Bursa’da uygun yetişme şartlarını bulamayan çay bitkisi Osmanlı’yı hüsrana uğratır. Bu konuda da yeterli araştırmayı ve geliştirmeyi yapamayan Osmanlı çayı maalesef bir süre daha dışarıdan almaya devam eder.
Atatürk dönemine gelindiğinde ise kendi topraklarımıza çay yetiştirme konusu tekrar gündeme gelir. Oldukça pahalı olan kahve ithalatının da bu çalışmaların hızlanmasına sebep olduğunu söylesek pek de yanılmayız.
Atatürk’ün desteğiyle çeşitli araştırmalar ve geliştirmeler yapılarak çayın uygun yetişme alanının Karadeniz olabileceğine karar verildi. Bu karar doğrultusunda tekrar çay tohumları ithal edildi ve dikilmeye başlandı.

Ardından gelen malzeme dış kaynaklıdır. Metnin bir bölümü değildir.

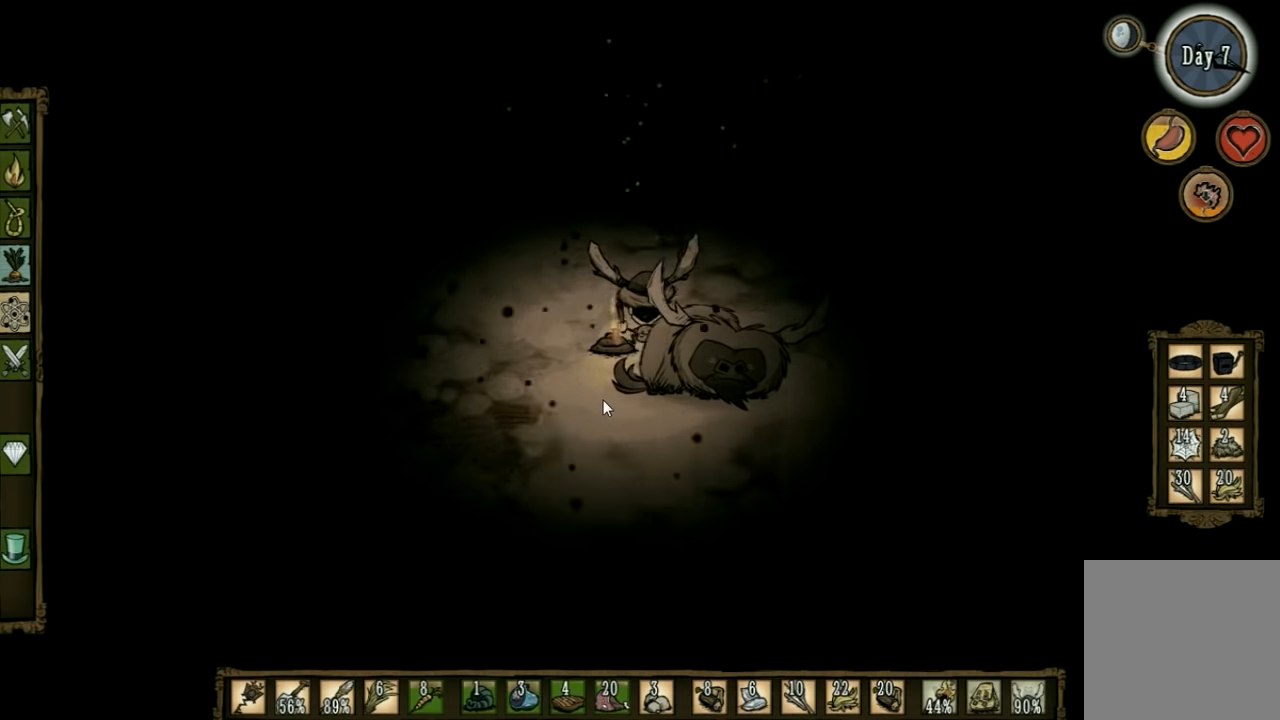
{"keys": [], "events": [[200, "w", "up"]]}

Karadeniz’in uygun iklim ve torak şartlarıyla yetişme imkanı bulan çay, Türk milletinin yüzünü güldürüyor. 1900’lü yıllarda başlayan çay macerası 1924 yılına gelince büyük bir büyüme sağlıyor. Hatta bu büyüme Rize’de çay yetiştirilmesi konusunda bir kanunun daha çıkmasına sağlıyor.
Yapılan çeşitli gelişmeler, iyileştirmeler ve yenilikler sayesinde dünyada çay yetiştiren ülkeler arasında ilk 10’a girmekteyiz.